Los procesos electorales, más que definir la distribución del poder, aparecen como mecanismos de protesta y, más que decidir sobre cómo se resuelven los problemas, son mecanismos para mostrarlos y denunciarlos. Las instituciones judiciales reemplazan las políticamente representativas. Es decir, la gran cuestión no es la inexistencia de instituciones sino su mutación respecto de sus funciones clásicas según la teoría democrática. El concepto de ciudadanía, al que se recurre paradójicamente en contra de las instituciones y los partidos, estalla y ya no expresa solamente al sujeto de derecho frente el Estado, sino que toda actividad humana, incluido el consumo, tiende a confundirse con la idea de ciudadanía. El problema de la democracia no es su calidad, como argumentan muchos, sino su relevancia.

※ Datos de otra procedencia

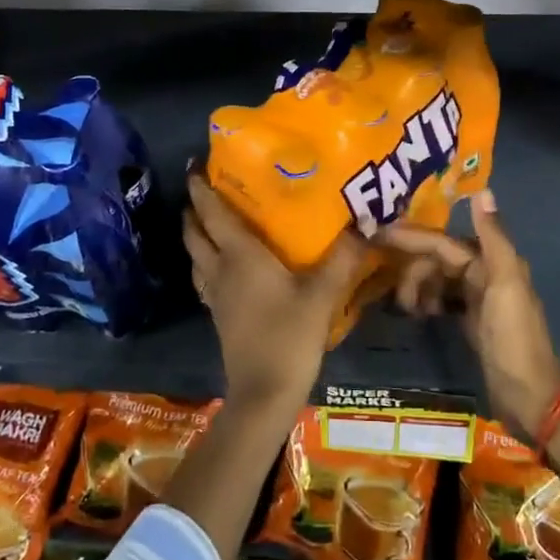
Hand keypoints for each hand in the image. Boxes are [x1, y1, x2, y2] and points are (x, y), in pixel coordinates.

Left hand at [183, 174, 367, 412]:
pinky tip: (224, 265)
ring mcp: (216, 295)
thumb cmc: (289, 337)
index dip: (201, 188)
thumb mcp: (322, 295)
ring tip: (209, 220)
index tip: (194, 166)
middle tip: (203, 188)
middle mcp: (220, 269)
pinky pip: (205, 277)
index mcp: (239, 256)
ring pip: (196, 256)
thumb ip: (342, 258)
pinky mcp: (220, 315)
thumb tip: (365, 222)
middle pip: (195, 233)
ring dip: (196, 235)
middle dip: (194, 209)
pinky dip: (206, 261)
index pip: (212, 213)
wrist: (263, 394)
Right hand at [381, 191, 559, 441]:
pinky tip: (416, 313)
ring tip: (406, 309)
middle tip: (392, 290)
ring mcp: (477, 298)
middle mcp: (485, 272)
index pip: (442, 241)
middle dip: (412, 268)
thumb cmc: (514, 338)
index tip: (376, 234)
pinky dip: (426, 300)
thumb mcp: (505, 284)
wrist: (529, 396)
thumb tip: (481, 191)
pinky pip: (440, 298)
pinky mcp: (470, 320)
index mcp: (492, 261)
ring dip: (417, 287)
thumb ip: (493, 237)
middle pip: (437, 258)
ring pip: (436, 278)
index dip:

De modo que para contestar la pregunta por el tipo de democracia en América Latina, hay que reconocer que la democracia no se da aisladamente de otros procesos. Es indispensable preguntarse sobre todo por la sociedad que se está construyendo y por las dinámicas económicas, sociales o culturales que han fortalecido o debilitado la única condición material indispensable para que haya una democracia, la existencia de una polis, y la única condición simbólica para ello, la existencia de un ethos colectivo. Los países que recompusieron la polis y el ethos colectivo en torno al Estado multinacional, por ejemplo, hoy muestran estabilidad, calidad democrática e implicación de la sociedad en la política. Cuando la polis, como espacio de deliberación y toma de decisiones, y el ethos colectivo –a la vez republicano-liberal, igualitario, comunitario y de autorrealización– desaparecen o se disuelven, fenómenos como la corrupción, entre otros, se hacen evidentes, pero solo como consecuencia del déficit de sociedad y de lo público. Sería un error pensar que la corrupción es la causa de la debilidad democrática y que solo atacándola con leyes y medidas de probidad y transparencia se podrá restablecer la legitimidad de la política y la democracia.

El caso chileno es ilustrativo. En Chile, los índices de probidad y transparencia en los rankings internacionales son relativamente altos, pese a que sus modelos socioeconómico y educativo están basados en la apropiación privada de los bienes públicos y en el predominio del dinero y el mercado sobre lo público y lo estatal, que es precisamente la definición de corrupción. Todo ello, además, está respaldado e institucionalizado por la Constitución heredada de la dictadura. No es de extrañar que la participación electoral sea bastante menor al 50%.

Si no hay una rectificación y profundización del salto a nuevas relaciones entre Estado y sociedad en torno al problema de la igualdad en aquellos países que lo intentaron en la década de 2000, y si los países que no lo dieron entonces no desencadenan procesos constituyentes, es probable que la democracia institucional en América Latina, la representativa y la participativa, siga perdiendo legitimidad y apoyo. Al mismo tiempo se multiplicarán las formas de democracia continua y movilizada, en un diálogo de sordos con las instituciones y la política formales.